Заветы Ильича. «Сим победиши» - Логинов Владлен Терентьевич (читать книги онлайн без сокращений .TXT) 📗
Необходимо засадить его за написание учебников — «там его качества чрезвычайно были бы полезны, тогда бы у нас была разрешена задача, которую т. Троцкий хорошо подчеркнул, заявив, что основное дело сейчас — воспитание нового поколения, а его не на чем воспитывать». И вообще, «если правильно приложить силы Ларина и Осинского, при отсечении их неверных устремлений, мы получим гигантскую пользу от применения их сил» 569.
И совсем другое дело с Шляпниковым. Шляпников пытался тут шутить, сказал Владимир Ильич, — «шутка, конечно, хорошая вещь. Без шуток, конечно, нельзя говорить на большом собрании, потому что люди устали; надо по-человечески понимать. Но есть вещи, которыми шутить непозволительно; есть такие вещи, как единство партии».
В той ситуации, которую создал внутри страны НЭП. В том положении, когда извне мы окружены врагами, «если мы этакими вещами будем шутить, тогда речи не может быть о том, чтобы мы устояли в трудном положении, в котором мы находимся… Так играть нельзя! Мы знаем, что от борьбы в партии мы немало теряем… И за этот год ЦК с полным правом может сказать, что партия пришла на съезд менее фракционной и более единой, чем в прошлом году». И, по убеждению Владимира Ильича, это «едва ли не главное завоевание…»1
Через всю его речь, в самых различных вариантах, проходила мысль: «Пролетариат не боится признать, что в революции у него то-то вышло великолепно, а то-то не вышло. Все революционные партии, которые до сих пор гибли, — гибли от того, что зазнавались и не умели видеть, в чем их сила, и боялись говорить о своих слабостях. А мы не погибнем, потому что не боимся говорить о своих слабостях и научимся преодолевать слабости. (Аплодисменты.)» 570 571.
Трудно определить, на каких именно последующих заседаниях Ленин присутствовал. Даже в дни, когда он появлялся в президиуме, он через некоторое время уходил. Но одно несомненно: за ходом прений он пристально следил и стремился направлять всю работу съезда.

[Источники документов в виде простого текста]
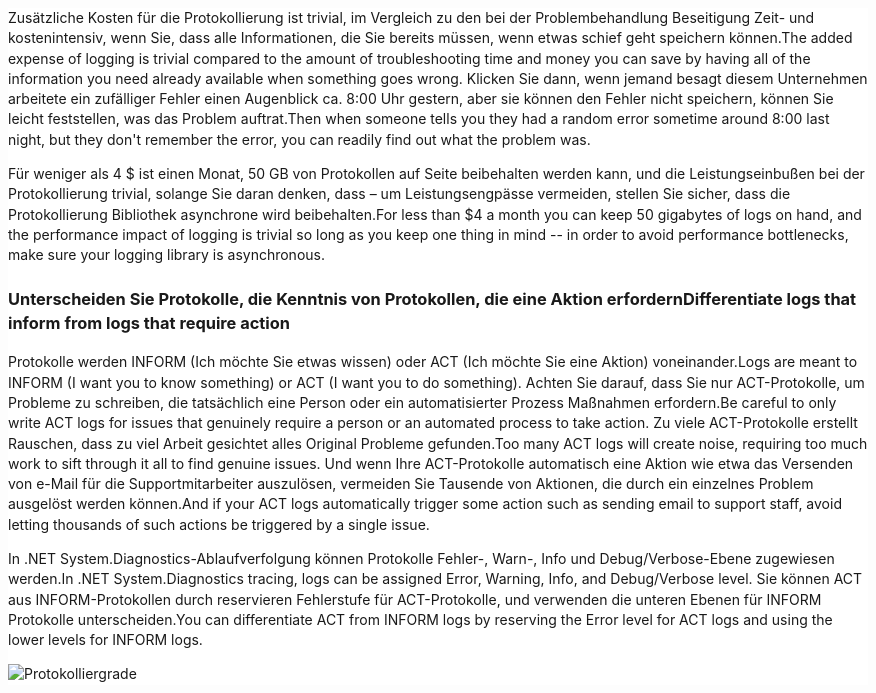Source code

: <span data-ttu-id="dd9fb-189">Zusätzliche Kosten für die Protokollierung ist trivial, im Vergleich zu den bei der Problembehandlung Beseitigung Zeit- und kostenintensiv, wenn Sie, dass alle Informationen, die Sie bereits müssen, wenn etwas schief geht speichern können.</span><span class="sxs-lookup"><span data-stu-id="dd9fb-189">The added expense of logging is trivial compared to the amount of troubleshooting time and money you can save by having all of the information you need already available when something goes wrong.</span></span> <span data-ttu-id="dd9fb-190">Klicken Sie dann, wenn jemand besagt diesem Unternehmen arbeitete ein zufälliger Fehler einen Augenblick ca. 8:00 Uhr gestern, aber sie können den Fehler nicht speichern, können Sie leicht feststellen, was das Problem auftrat.</span><span class="sxs-lookup"><span data-stu-id="dd9fb-190">Then when someone tells you they had a random error sometime around 8:00 last night, but they don't remember the error, you can readily find out what the problem was.</span></span>

<span data-ttu-id="dd9fb-191">Für weniger als 4 $ ist einen Monat, 50 GB von Protokollen auf Seite beibehalten werden kann, und die Leistungseinbußen bei der Protokollierung trivial, solange Sie daran denken, dass – um Leistungsengpässe vermeiden, stellen Sie sicher, dass die Protokollierung Bibliothek asynchrone wird beibehalten.</span><span class="sxs-lookup"><span data-stu-id="dd9fb-191">For less than $4 a month you can keep 50 gigabytes of logs on hand, and the performance impact of logging is trivial so long as you keep one thing in mind -- in order to avoid performance bottlenecks, make sure your logging library is asynchronous.</span></span>

### <a name="differentiate-logs-that-inform-from-logs-that-require-action"></a><span data-ttu-id="dd9fb-192">Unterscheiden Sie Protokolle, die Kenntnis von Protokollen, die eine Aktion erfordern</span><span class="sxs-lookup"><span data-stu-id="dd9fb-192">Differentiate logs that inform from logs that require action</span></span>

<span data-ttu-id="dd9fb-193">Protokolle werden INFORM (Ich möchte Sie etwas wissen) oder ACT (Ich möchte Sie eine Aktion) voneinander.</span><span class="sxs-lookup"><span data-stu-id="dd9fb-193">Logs are meant to INFORM (I want you to know something) or ACT (I want you to do something).</span></span> <span data-ttu-id="dd9fb-194">Achten Sie darauf, dass Sie nur ACT-Protokolle, um Probleme zu schreiben, die tatsächlich eine Person oder ein automatisierter Prozess Maßnahmen erfordern.</span><span class="sxs-lookup"><span data-stu-id="dd9fb-194">Be careful to only write ACT logs for issues that genuinely require a person or an automated process to take action.</span></span> <span data-ttu-id="dd9fb-195">Zu viele ACT-Protokolle erstellt Rauschen, dass zu viel Arbeit gesichtet alles Original Probleme gefunden.</span><span class="sxs-lookup"><span data-stu-id="dd9fb-195">Too many ACT logs will create noise, requiring too much work to sift through it all to find genuine issues.</span></span> <span data-ttu-id="dd9fb-196">Und wenn Ihre ACT-Protokolle automatisch eine Aktion wie etwa das Versenden von e-Mail für die Supportmitarbeiter auszulösen, vermeiden Sie Tausende von Aktionen, die durch ein einzelnes Problem ausgelöst werden können.</span><span class="sxs-lookup"><span data-stu-id="dd9fb-196">And if your ACT logs automatically trigger some action such as sending email to support staff, avoid letting thousands of such actions be triggered by a single issue.</span></span>

<span data-ttu-id="dd9fb-197">In .NET System.Diagnostics-Ablaufverfolgung können Protokolle Fehler-, Warn-, Info und Debug/Verbose-Ebene zugewiesen werden.</span><span class="sxs-lookup"><span data-stu-id="dd9fb-197">In .NET System.Diagnostics tracing, logs can be assigned Error, Warning, Info, and Debug/Verbose level.</span></span> <span data-ttu-id="dd9fb-198">Sie können ACT aus INFORM-Protokollen durch reservieren Fehlerstufe für ACT-Protokolle, und verwenden die unteren Ebenen für INFORM Protokolle unterscheiden.</span><span class="sxs-lookup"><span data-stu-id="dd9fb-198">You can differentiate ACT from INFORM logs by reserving the Error level for ACT logs and using the lower levels for INFORM logs.</span></span>

![Protokolliergrade](monitoring-and-telemetry/_static/image20.png)
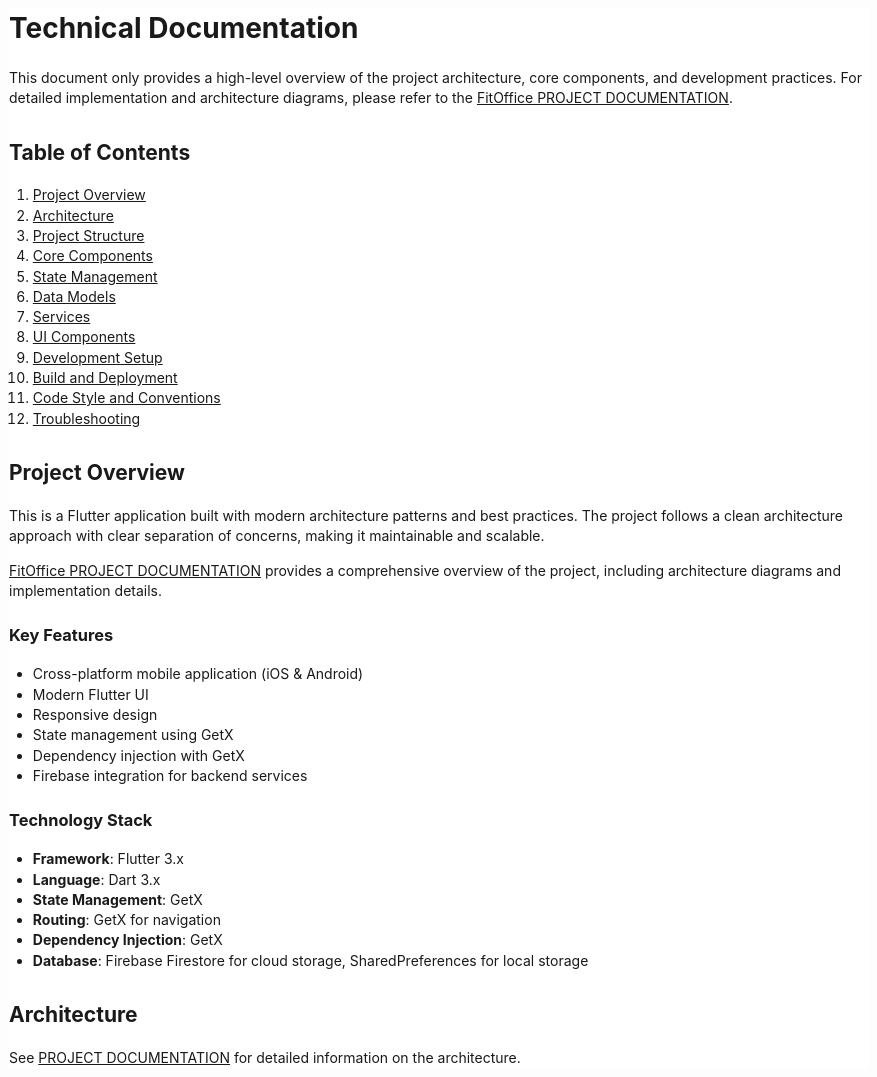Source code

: # Technical Documentation

This document only provides a high-level overview of the project architecture, core components, and development practices. For detailed implementation and architecture diagrams, please refer to the [FitOffice PROJECT DOCUMENTATION](/PROJECT_DOCUMENTATION.pdf).

## Table of Contents
1. [Project Overview](#project-overview)
2. [Architecture](#architecture)
3. [Project Structure](#project-structure)
4. [Core Components](#core-components)
5. [State Management](#state-management)
6. [Data Models](#data-models)
7. [Services](#services)
8. [UI Components](#ui-components)
9. [Development Setup](#development-setup)
10. [Build and Deployment](#build-and-deployment)
11. [Code Style and Conventions](#code-style-and-conventions)
12. [Troubleshooting](#troubleshooting)

## Project Overview

This is a Flutter application built with modern architecture patterns and best practices. The project follows a clean architecture approach with clear separation of concerns, making it maintainable and scalable.

[FitOffice PROJECT DOCUMENTATION](/PROJECT_DOCUMENTATION.pdf) provides a comprehensive overview of the project, including architecture diagrams and implementation details.

### Key Features
- Cross-platform mobile application (iOS & Android)
- Modern Flutter UI
- Responsive design
- State management using GetX
- Dependency injection with GetX
- Firebase integration for backend services

### Technology Stack
- **Framework**: Flutter 3.x
- **Language**: Dart 3.x
- **State Management**: GetX
- **Routing**: GetX for navigation
- **Dependency Injection**: GetX
- **Database**: Firebase Firestore for cloud storage, SharedPreferences for local storage

## Architecture

See [PROJECT DOCUMENTATION](/PROJECT_DOCUMENTATION.pdf) for detailed information on the architecture.
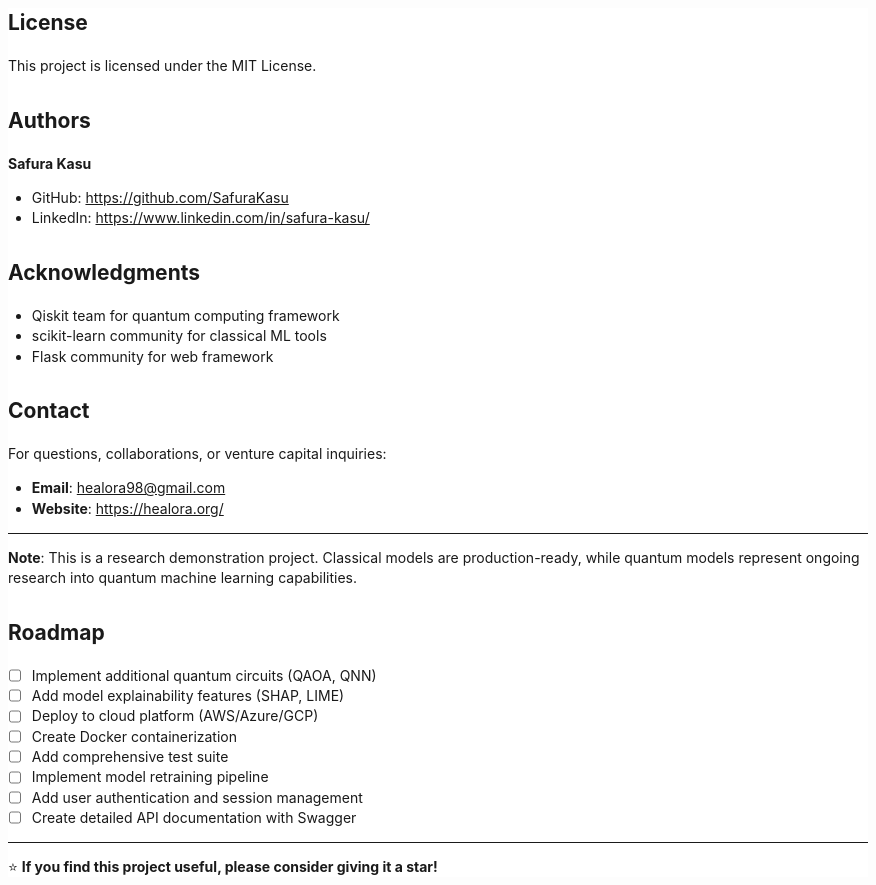 ## License

This project is licensed under the MIT License.

## Authors

**Safura Kasu**
- GitHub: https://github.com/SafuraKasu
- LinkedIn: https://www.linkedin.com/in/safura-kasu/

## Acknowledgments

- Qiskit team for quantum computing framework
- scikit-learn community for classical ML tools
- Flask community for web framework

## Contact

For questions, collaborations, or venture capital inquiries:

- **Email**: healora98@gmail.com
- **Website**: https://healora.org/

---

**Note**: This is a research demonstration project. Classical models are production-ready, while quantum models represent ongoing research into quantum machine learning capabilities.

## Roadmap

- [ ] Implement additional quantum circuits (QAOA, QNN)
- [ ] Add model explainability features (SHAP, LIME)
- [ ] Deploy to cloud platform (AWS/Azure/GCP)
- [ ] Create Docker containerization
- [ ] Add comprehensive test suite
- [ ] Implement model retraining pipeline
- [ ] Add user authentication and session management
- [ ] Create detailed API documentation with Swagger

---

⭐ **If you find this project useful, please consider giving it a star!**

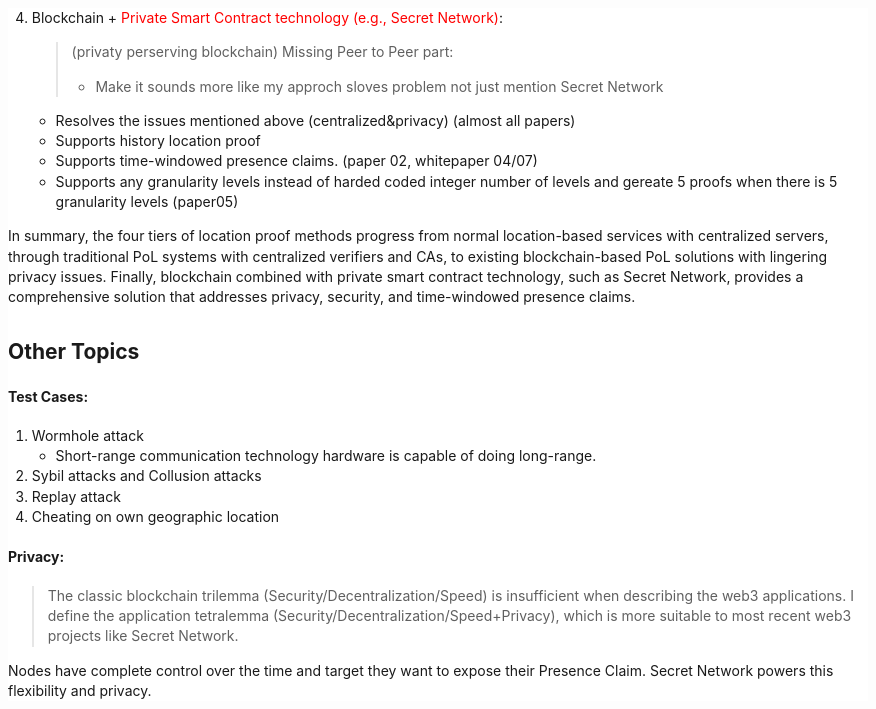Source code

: 4. Blockchain + <span style="color:red;">Private Smart Contract technology (e.g., Secret Network)</span>: 

   > (privaty perserving blockchain)
   > Missing Peer to Peer part:
   >
   > - Make it sounds more like my approch sloves problem not just mention Secret Network

   - Resolves the issues mentioned above (centralized&privacy) (almost all papers)
   - Supports history location proof
   - Supports time-windowed presence claims. (paper 02, whitepaper 04/07)
   - Supports any granularity levels instead of harded coded integer number of levels and gereate 5 proofs when there is 5 granularity levels (paper05)

In summary, the four tiers of location proof methods progress from normal location-based services with centralized servers, through traditional PoL systems with centralized verifiers and CAs, to existing blockchain-based PoL solutions with lingering privacy issues. Finally, blockchain combined with private smart contract technology, such as Secret Network, provides a comprehensive solution that addresses privacy, security, and time-windowed presence claims.



## Other Topics

#### Test Cases:

1. Wormhole attack
   - Short-range communication technology hardware is capable of doing long-range.
2. Sybil attacks and Collusion attacks
3. Replay attack
4. Cheating on own geographic location

#### Privacy:

> The classic blockchain trilemma (Security/Decentralization/Speed) is insufficient when describing the web3 applications. I define the application tetralemma (Security/Decentralization/Speed+Privacy), which is more suitable to most recent web3 projects like Secret Network.

Nodes have complete control over the time and target they want to expose their Presence Claim. Secret Network powers this flexibility and privacy.



>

**ЗАДАНИЯ:**
1) Перепечатайте без изменений строки данных от самого их начала до строки, содержащей «library is asynchronous.</span></span>», включая обе границы. Изображения в ответ не включайте.
2) Продолжите текст о выступлении Ленина на партийном съезде, начиная сразу после его последнего предложения.

**РЕЗУЛЬТАТЫ ВЫПОЛНЕНИЯ:**
1)
Source code

: <span data-ttu-id="dd9fb-189">Zusätzliche Kosten für die Protokollierung ist trivial, im Vergleich zu den bei der Problembehandlung Beseitigung Zeit- und kostenintensiv, wenn Sie, dass alle Informationen, die Sie bereits müssen, wenn etwas schief geht speichern können.</span><span class="sxs-lookup"><span data-stu-id="dd9fb-189">The added expense of logging is trivial compared to the amount of troubleshooting time and money you can save by having all of the information you need already available when something goes wrong.</span></span> <span data-ttu-id="dd9fb-190">Klicken Sie dann, wenn jemand besagt diesem Unternehmen arbeitete ein zufälliger Fehler einen Augenblick ca. 8:00 Uhr gestern, aber sie können den Fehler nicht speichern, können Sie leicht feststellen, was das Problem auftrat.</span><span class="sxs-lookup"><span data-stu-id="dd9fb-190">Then when someone tells you they had a random error sometime around 8:00 last night, but they don't remember the error, you can readily find out what the problem was.</span></span>

<span data-ttu-id="dd9fb-191">Für weniger als 4 $ ist einen Monat, 50 GB von Protokollen auf Seite beibehalten werden kann, und die Leistungseinbußen bei der Protokollierung trivial, solange Sie daran denken, dass – um Leistungsengpässe vermeiden, stellen Sie sicher, dass die Protokollierung Bibliothek asynchrone wird beibehalten.</span><span class="sxs-lookup"><span data-stu-id="dd9fb-191">For less than $4 a month you can keep 50 gigabytes of logs on hand, and the performance impact of logging is trivial so long as you keep one thing in mind -- in order to avoid performance bottlenecks, make sure your logging library is asynchronous.</span></span>

2)
На вечернем заседании 28 марта Михаил Фрунзе от имени бюро делегаций зачитал проект резолюции по докладу ЦК В нем всецело одобрялись политическая и организационная линии ЦК, обеспечившие партии «единство и сплоченность в коренных вопросах, связанных с труднейшим поворотом в русской и мировой пролетарской революции…» Меры, принятые за прошедший год, исчерпывают необходимые «уступки частнохозяйственному капитализму», и в этом смысле отступление можно считать законченным.
Практическими руководителями хозяйственной жизни на местах отныне становятся Советы. И, «сохраняя за собой общее руководство и направление всей политики Советского государства, партия должна провести гораздо более отчетливое разграничение между своей текущей работой и работой советских органов, между своим аппаратом и аппаратом Советов».
В этой связи ВЦИК «должен собираться систематически на длительные сессии», чтобы «на деле стать органом, разрабатывающим основные вопросы законодательства» и реально контролирующим работу как «отдельных наркоматов, так и деятельность СНК». В свою очередь необходимо усилить и функционирование самого Совнаркома по систематическому руководству и согласованию работы «всех органов государственного управления»1.
Резолюция, предложенная Фрунзе, после ряда уточнений, принимается всем съездом при четырех воздержавшихся 572 573.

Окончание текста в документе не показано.